Exercise aim: Write out every line of the data below verbatim, leaving the pictures out of your answer.

(Some data)

########################################

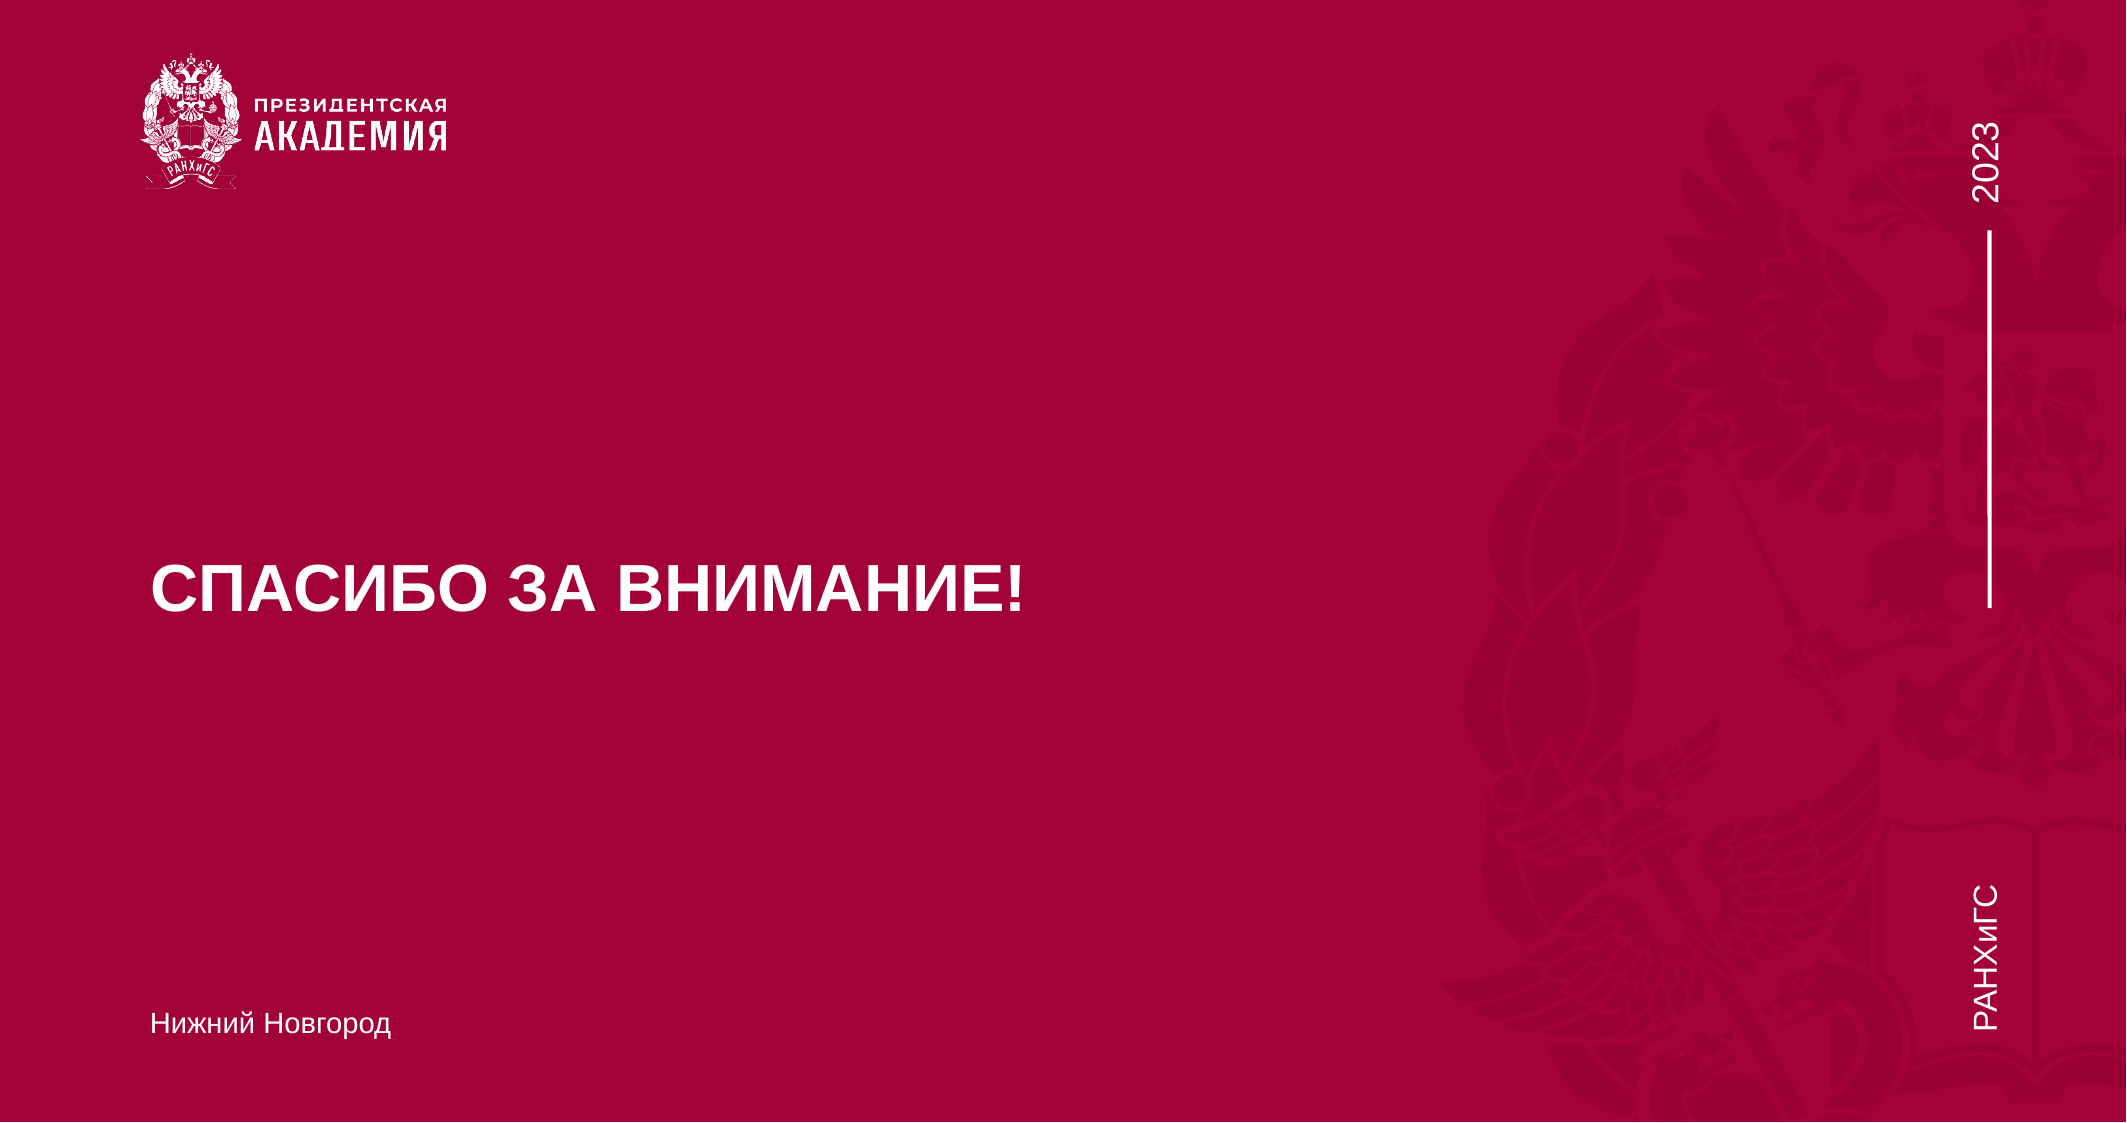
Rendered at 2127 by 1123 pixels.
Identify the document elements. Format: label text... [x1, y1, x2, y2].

picture [1438, 0, 2126, 1122]
title СПАСИБО ЗА ВНИМАНИЕ! [150, 265, 1861, 627]
picture [140, 53, 446, 189]
text_box Нижний Новгород [149, 1004, 502, 1061]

########################################

Exercise answer:
Rendered at 2127 by 1123 pixels.
Identify the document elements. Format: label text... [x1, y1, x2, y2].

picture [1438, 0, 2126, 1122]
title СПАСИБО ЗА ВНИМАНИЕ! [150, 265, 1861, 627]
picture [140, 53, 446, 189]
text_box Нижний Новгород [149, 1004, 502, 1061]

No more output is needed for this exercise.